> **Material to process**:
----------------

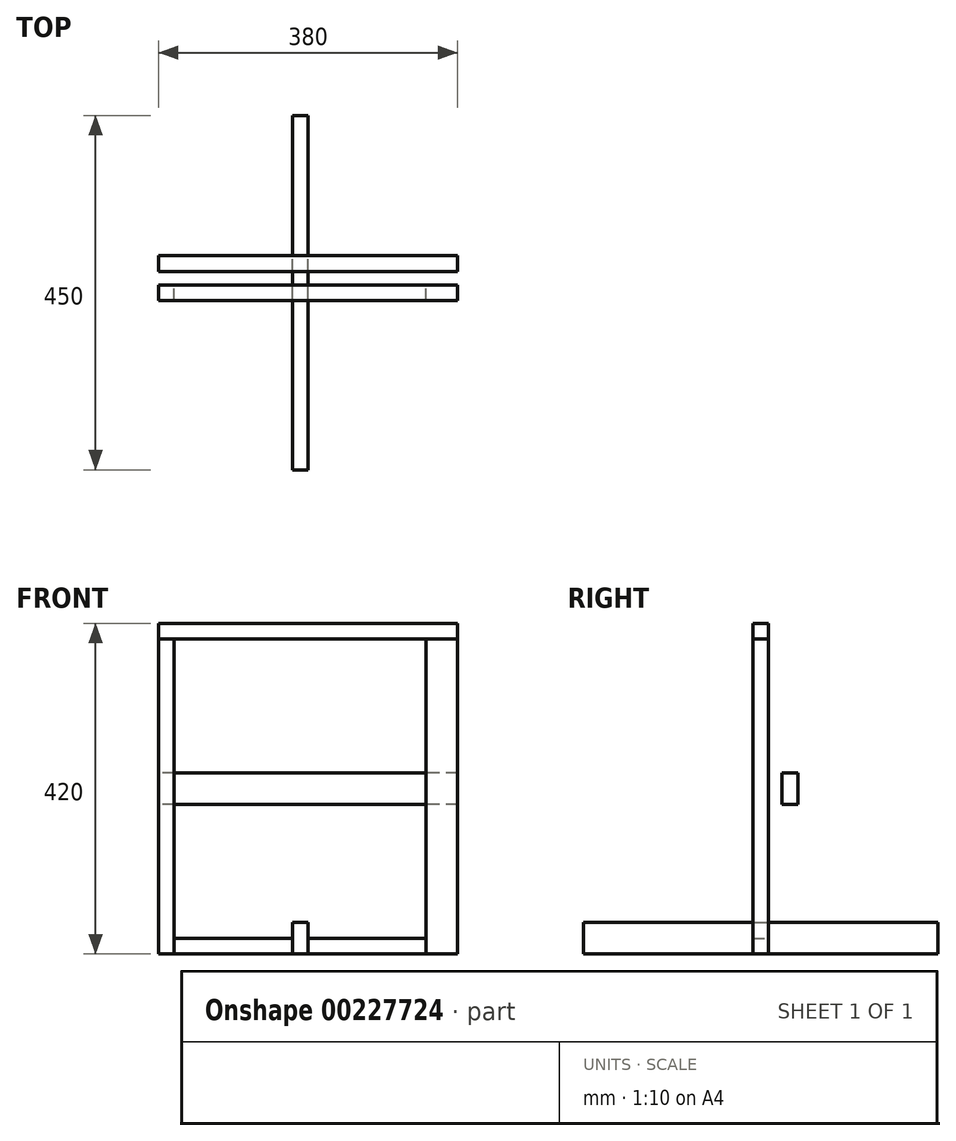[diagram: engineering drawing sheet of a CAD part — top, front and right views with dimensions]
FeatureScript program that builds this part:
annotation { "Feature Type Name" : "Feature", "Feature Type Description" : "" }
export const myFeature = defineFeature(function(context is Context, id is Id, definition is map)
    precondition{}
    {
        {
            var Q0;
            Q0=qCreatedBy(makeId("Top.planeOp"),FACE);
            var sketch = newSketch(context, id + "F0", { "sketchPlane" : qUnion([Q0])});
            skLineSegment(sketch, "E0.bottom", {"start": v(10, -225) * mm, "end": v(-10, -225) * mm});
            skLineSegment(sketch, "E0.top", {"start": v(10, 225) * mm, "end": v(-10, 225) * mm});
            skLineSegment(sketch, "E0.left", {"start": v(10, -225) * mm, "end": v(10, 225) * mm});
            skLineSegment(sketch, "E0.right", {"start": v(-10, -225) * mm, "end": v(-10, 225) * mm});
            skPoint(sketch, "E0.middle", {"position": v(0, 0) * mm});
            skLineSegment(sketch, "E1.bottom", {"start": v(160, -10) * mm, "end": v(10, -10) * mm});
            skLineSegment(sketch, "E1.top", {"start": v(160, 10) * mm, "end": v(10, 10) * mm});
            skLineSegment(sketch, "E1.left", {"start": v(160, -10) * mm, "end": v(160, 10) * mm});
            skLineSegment(sketch, "E1.right", {"start": v(-160, -10) * mm, "end": v(-160, 10) * mm});
            skLineSegment(sketch, "E2.trimOffspring", {"start": v(-10, 10) * mm, "end": v(-160, 10) * mm});
            skLineSegment(sketch, "E3.trimOffspring", {"start": v(-10, -10) * mm, "end": v(-160, -10) * mm});
            skLineSegment(sketch, "E4.bottom", {"start": v(-160, 10) * mm, "end": v(-180, 10) * mm});
            skLineSegment(sketch, "E4.top", {"start": v(-160, -10) * mm, "end": v(-180, -10) * mm});
            skLineSegment(sketch, "E4.left", {"start": v(-160, 10) * mm, "end": v(-160, -10) * mm});
            skLineSegment(sketch, "E4.right", {"start": v(-180, 10) * mm, "end": v(-180, -10) * mm});
            skLineSegment(sketch, "E5", {"start": v(0, 0) * mm, "end": v(0, 36.26) * mm, "construction": true});
            skLineSegment(sketch, "E6.bottom", {"start": v(160, 10) * mm, "end": v(200, 10) * mm});
            skLineSegment(sketch, "E6.top", {"start": v(160, -10) * mm, "end": v(200, -10) * mm});
            skLineSegment(sketch, "E6.left", {"start": v(160, 10) * mm, "end": v(160, -10) * mm});
            skLineSegment(sketch, "E6.right", {"start": v(200, 10) * mm, "end": v(200, -10) * mm});
            skSolve(sketch);
        }
        {
            var Q0;
            Q0=makeQuery(id+"F0.imprint","IMPRINT",FACE,{"disambiguationData":[TD([[makeQuery(id+"F0.imprint","IMPRINT",EDGE,{"derivedFrom":sQuery(id+"F0.wireOp",EDGE,"E0.bottom")}),-1.0]])]});
            extrude(context, id + "F1", {"entities" : qUnion([Q0]), "depth" : 40 * mm});
        }
        {
            var Q0;
            {var subQ0=sQuery(id+"F0.wireOp",EDGE,"E2.trimOffspring");Q0=makeQuery(id+"F0.imprint","IMPRINT",FACE,{"disambiguationData":[TD([[makeQuery(id+"F0.imprint","IMPRINT",EDGE,{"derivedFrom":subQ0}),1.0]])]});}
            var Q1;
            {var subQ0=sQuery(id+"F0.wireOp",EDGE,"E1.bottom");Q1=makeQuery(id+"F0.imprint","IMPRINT",FACE,{"disambiguationData":[TD([[makeQuery(id+"F0.imprint","IMPRINT",EDGE,{"derivedFrom":subQ0}),-1.0]])]});}
            extrude(context, id + "F2", {"entities" : qUnion([Q0, Q1]), "depth" : 20 * mm});
        }
        {
            var Q0;
            Q0=makeQuery(id+"F0.imprint","IMPRINT",FACE,{"disambiguationData":[TD([[makeQuery(id+"F0.imprint","IMPRINT",EDGE,{"derivedFrom":sQuery(id+"F0.wireOp",EDGE,"E4.bottom")}),1.0]])]});
            var Q1;
            Q1=makeQuery(id+"F0.imprint","IMPRINT",FACE,{"disambiguationData":[TD([[makeQuery(id+"F0.imprint","IMPRINT",EDGE,{"derivedFrom":sQuery(id+"F0.wireOp",EDGE,"E1.left")}),-1.0]])]});
            var Q2;
            Q2=makeQuery(id+"F0.imprint","IMPRINT",FACE,{"disambiguationData":[TD([[makeQuery(id+"F0.imprint","IMPRINT",EDGE,{"derivedFrom":sQuery(id+"F0.wireOp",EDGE,"E6.bottom")}),-1.0]])]});
            extrude(context, id + "F3", {"entities" : qUnion([Q0, Q1, Q2]), "depth" : 400 * mm});
        }
        {
            var Q0;
            Q0=makeQuery(id+"F3.opExtrude","CAP_FACE",FACE,{"disambiguationData":[OSD([sQuery(id+"F0.wireOp",EDGE,"E4.bottom"),sQuery(id+"F0.wireOp",EDGE,"E4.top"),sQuery(id+"F0.wireOp",EDGE,"E4.left"),sQuery(id+"F0.wireOp",EDGE,"E4.right")])],"isStart":false});
            var sketch = newSketch(context, id + "F4", { "sketchPlane" : qUnion([Q0])});
            skPoint(sketch, "E7.0", {"position": v(-180, 10) * mm});
            skPoint(sketch, "E8.0", {"position": v(200, -10) * mm});
            skLineSegment(sketch, "E9.bottom", {"start": v(-180, 10) * mm, "end": v(200, 10) * mm});
            skLineSegment(sketch, "E9.top", {"start": v(-180, -10) * mm, "end": v(200, -10) * mm});
            skLineSegment(sketch, "E9.left", {"start": v(-180, 10) * mm, "end": v(-180, -10) * mm});
            skLineSegment(sketch, "E9.right", {"start": v(200, 10) * mm, "end": v(200, -10) * mm});
            skSolve(sketch);
        }
        {
            var Q0;
            {var subQ2=sQuery(id+"F4.wireOp",EDGE,"E9.right");Q0=makeQuery(id+"F4.imprint","IMPRINT",FACE,{"disambiguationData":[TD([[makeQuery(id+"F4.imprint","IMPRINT",EDGE,{"derivedFrom":subQ2}),-1.0]])]});}
            var Q1;
            {var subQ2=sQuery(id+"F4.wireOp",EDGE,"E9.left");Q1=makeQuery(id+"F4.imprint","IMPRINT",FACE,{"disambiguationData":[TD([[makeQuery(id+"F4.imprint","IMPRINT",EDGE,{"derivedFrom":subQ2}),1.0]])]});}
            extrude(context, id + "F5", {"entities" : qUnion([Q0, Q1]), "depth" : 20 * mm});
        }
        {
            var Q0;
            Q0=makeQuery(id+"F3.opExtrude","SWEPT_FACE",FACE,{"disambiguationData":[OSD([sQuery(id+"F0.wireOp",EDGE,"E6.bottom")])]});
            cPlane(context, id + "F6", {"entities" : qUnion([Q0]), "cplaneType" : CPlaneType.OFFSET, "offset" : 17 * mm, "width" : 150 * mm, "height" : 150 * mm});
        }
        {
            var Q0;
            Q0=qCreatedBy(id+"F6.planeOp",FACE);
            var sketch = newSketch(context, id + "F7", { "sketchPlane" : qUnion([Q0])});
            skLineSegment(sketch, "E10.bottom", {"start": v(-200, 230) * mm, "end": v(180, 230) * mm});
            skLineSegment(sketch, "E10.top", {"start": v(-200, 190) * mm, "end": v(180, 190) * mm});
            skLineSegment(sketch, "E10.left", {"start": v(-200, 230) * mm, "end": v(-200, 190) * mm});
            skLineSegment(sketch, "E10.right", {"start": v(180, 230) * mm, "end": v(180, 190) * mm});
            skSolve(sketch);
        }
        {
            var Q0;
            Q0 = qSketchRegion(id + "F7", true);
            extrude(context, id + "F8", {"entities" : qUnion([Q0]), "depth" : 20 * mm, "offsetDistance" : 25 * mm});
        }
    });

----------------

> **Task brief**:
Pick out every line in the rows above that contains the string "trimOffspring", treating uppercase and lowercase as different.

> **Result for this exercise**:
            skLineSegment(sketch, "E2.trimOffspring", {"start": v(-10, 10) * mm, "end": v(-160, 10) * mm});
            skLineSegment(sketch, "E3.trimOffspring", {"start": v(-10, -10) * mm, "end": v(-160, -10) * mm});
            {var subQ0=sQuery(id+"F0.wireOp",EDGE,"E2.trimOffspring");Q0=makeQuery(id+"F0.imprint","IMPRINT",FACE,{"disambiguationData":[TD([[makeQuery(id+"F0.imprint","IMPRINT",EDGE,{"derivedFrom":subQ0}),1.0]])]});}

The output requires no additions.